La Banque du Ghana (BOG) a suspendu les partenariats de versement de huit sociétés – cinq opérateurs de transfert d’argent (MTO) et trois fournisseurs de services de paiement (PSP). Les entités affectées comprennent Flutterswave, Cellant Ghana, Tap Tap Send, Afriex, Halges Financial Technologies, Top Connect, Remit Choice et Send App.
Selon la tourbière, les suspensions découlent de violations de la Lignes directrices mises à jour pour les services de versement intérieur par les fournisseurs de services de paiement, 2023. Plus précisément, Flutterswave et Cellulant Ghana ont été cités pour violer les paragraphes 5 et 7.1–7.3 des directives.
Le paragraphe 5 décrit les exigences de demande pour les émetteurs en fonds électroniques dédiés et (Demi) les PSP améliorés pour offrir des services de transfert. Le paragraphe 7 détaille les modalités opérationnelles dans lesquelles ces services doivent être effectués.
Les suspensions entrent en vigueur à partir du jeudi 18 septembre 2025 et dureront un mois. Cependant, les technologies financières font l’haleine fait face à une suspension indéfinie et il est interdit de fournir des services de versement jusqu’à ce qu’il obtienne une nouvelle approbation de la tourbière.
« Toute banque ou MTO cherchant à engager les PSP concernés pour les services de versement à l’avenir doit être réappliquée pour approbation après que la période de suspension s’est déchaînée », a déclaré la banque dans un communiqué.
Les suspensions ne sont pas limitées aux PSP et aux MTO seuls. United Bank for Africa (UBA) Ghana Limited, qui a agi en tant que banque de règlement pour les sociétés concernées, a également vu son permis de négociation étrangère suspendu pendant un mois, en vigueur de la même date.
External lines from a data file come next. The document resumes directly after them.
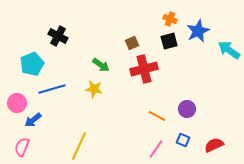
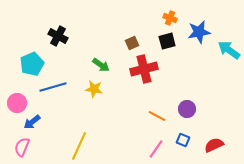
orange cross: moved 1 px up
blue star: moved 1 px right, 1 px down; rotated 15 degrees clockwise
black square: moved 2 px left
blue line: moved 1 px right, 2 px up
blue arrow: moved 1 px left, 2 px down
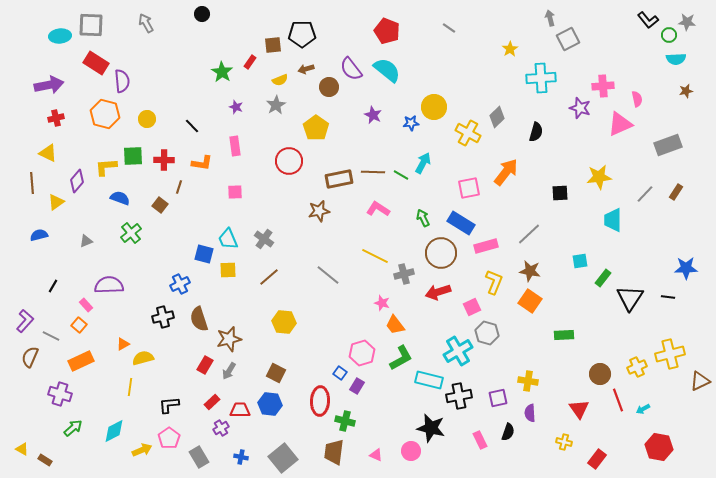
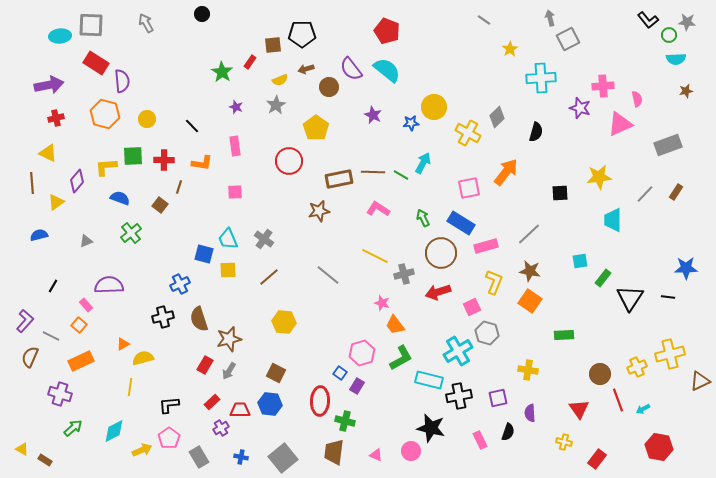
gray line at (449, 28): moved 35 px right, 8 px up
yellow cross at (528, 381): moved 11 px up
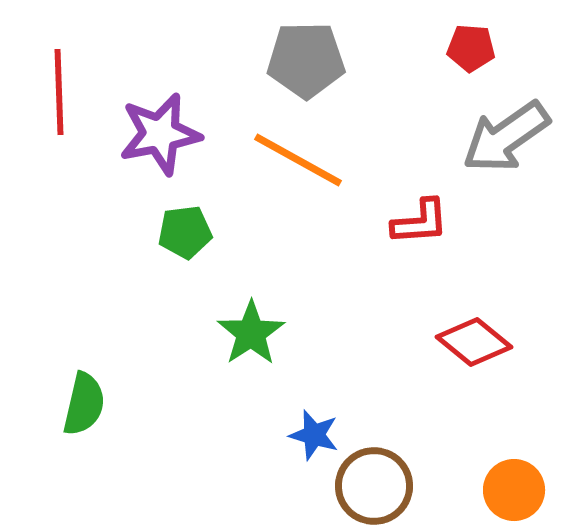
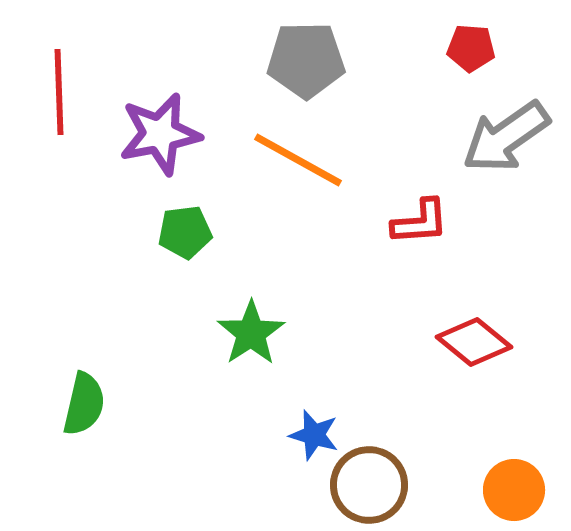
brown circle: moved 5 px left, 1 px up
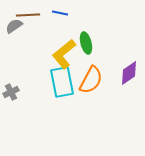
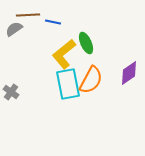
blue line: moved 7 px left, 9 px down
gray semicircle: moved 3 px down
green ellipse: rotated 10 degrees counterclockwise
cyan rectangle: moved 6 px right, 2 px down
gray cross: rotated 28 degrees counterclockwise
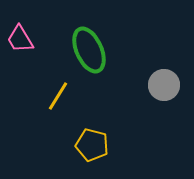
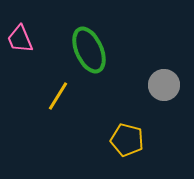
pink trapezoid: rotated 8 degrees clockwise
yellow pentagon: moved 35 px right, 5 px up
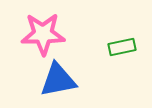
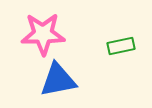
green rectangle: moved 1 px left, 1 px up
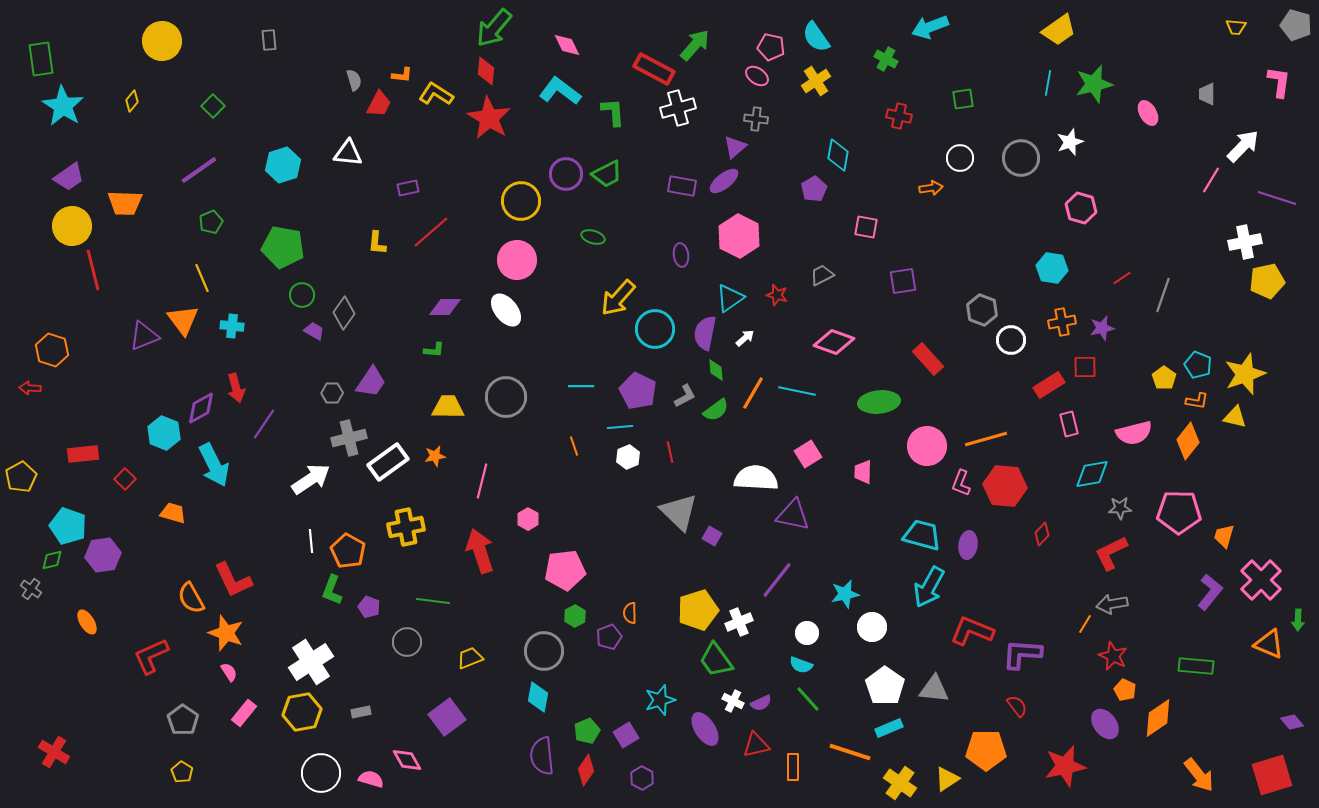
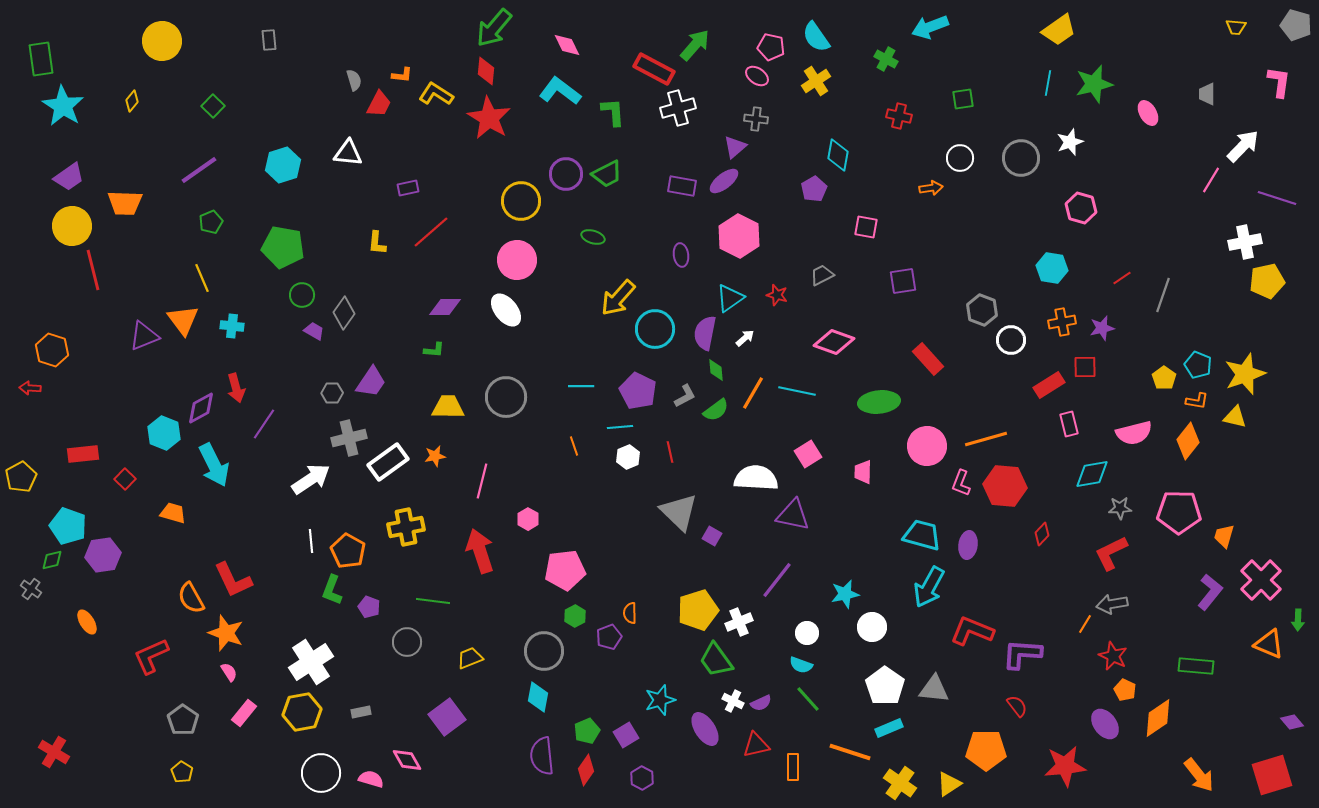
red star at (1065, 766): rotated 6 degrees clockwise
yellow triangle at (947, 779): moved 2 px right, 5 px down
Cette application reflète un resserrement plus large de la surveillance par la tourbière en réponse aux défaillances de conformité récurrentes.
Les directives récentes exigent que tous les Demis, PSP et banques soumettent des rapports hebdomadaires au niveau des transactions, y compris les journaux quotidiens et les entrées FX, en vertu de la loi sur les systèmes et services de paiement et la loi sur les banques et les SDI.
Les autorités ont également signalé une utilisation abusive fréquente de canaux de transfert non approuvés, des échanges FX non autorisés et des taux de change irréguliers comme menaces systémiques à la transparence.
Bien que ces mesures soient susceptibles d’augmenter les coûts de conformité, elles offrent également un écosystème de transfert plus fiable et transparent pour le pays.